DuckDuckGo, an internet search engine that has made headlines in recent years by calling out the business practices of Big Tech, has watched two top lawyers leave its ranks within the past half-year.
Abigail Phillips, the company’s deputy general counsel, left DuckDuckGo this month. She’s now general counsel for Basecamp LLC, a software company that once received financial backing from Amazon.com Inc. founder and CEO Jeff Bezos.
Phillips’ departure follows that of Megan Gray, a former general counsel and vice president of public policy at DuckDuckGo. Gray left the company last September to restart her own practice, GrayMatters Law & Policy.

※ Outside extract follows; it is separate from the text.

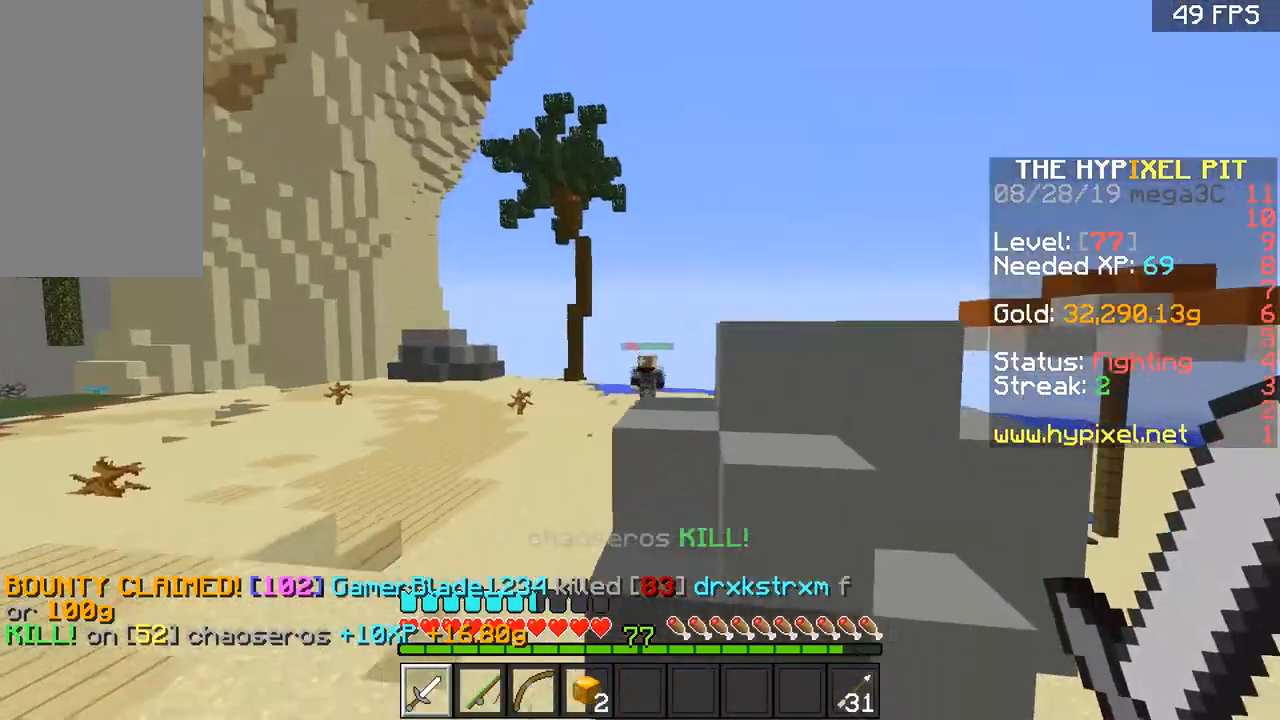
{"keys": ["d", "w"], "mouse": [], "events": [[200, "w", "down"], [250, "d", "up"], [384, "d", "down"]]}
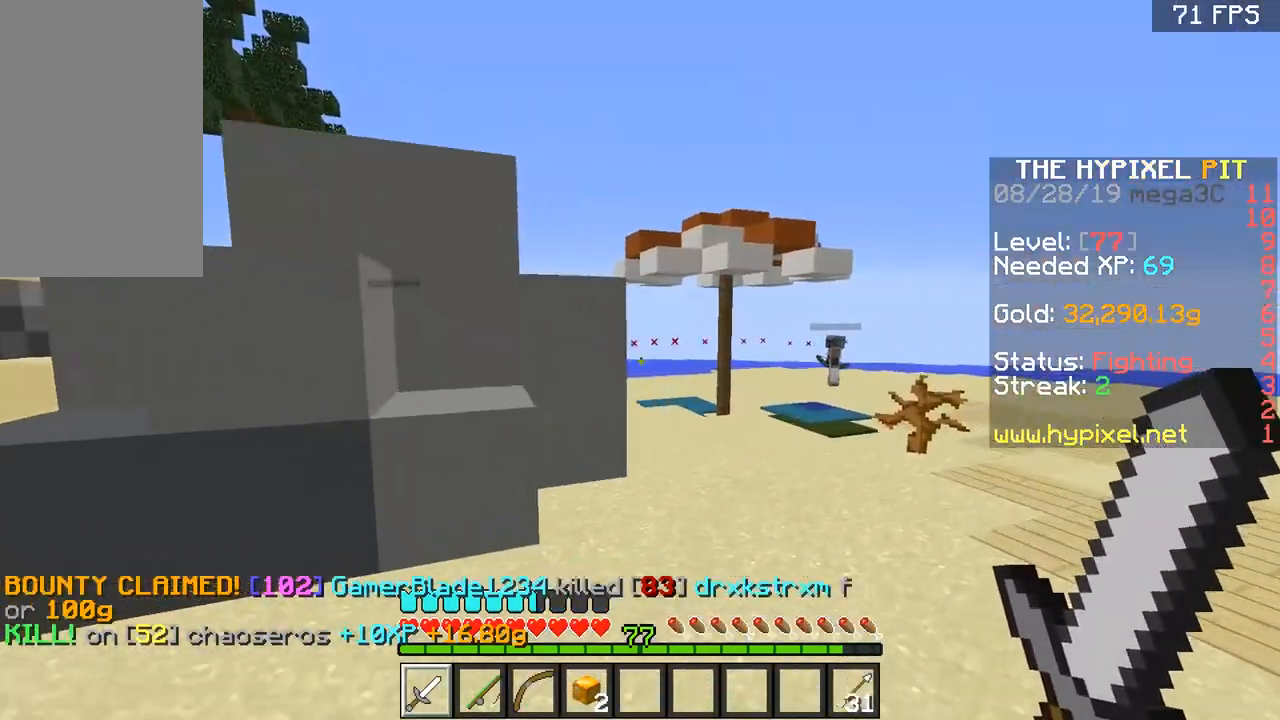
{"keys": ["w"], "mouse": [], "events": [[83, "space", "down"], [233, "space", "up"], [433, "d", "up"]]}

Gray, who spent a little over three years at DuckDuckGo, confirmed her departure via email but declined further comment. A DuckDuckGo spokeswoman declined to discuss the company’s plans for naming a new legal chief.
DuckDuckGo, founded in 2008, has looked to fill a niche in the internet search space by vowing to protect the privacy of its users.
That mission was scrutinized this month in a story by Vox Media’s Recode, which delved into DuckDuckGo’s decision to join other large technology companies in down-ranking websites that propagate Russian disinformation, a controversial matter for its more politically conservative users. The New York Times reported in February on how DuckDuckGo has become a popular internet search platform for conspiracy theorists and right-wing social media influencers.
Recent rankings put DuckDuckGo seventh in search tools worldwide behind market leaders like Alphabet’s Google and Microsoft Corp.'s Bing.
Prior to joining DuckDuckGo, Gray spent a half-dozen years as an enforcement lawyer for the Federal Trade Commission in Washington, where she worked on the regulator’s first consumer privacy penalty case against Google.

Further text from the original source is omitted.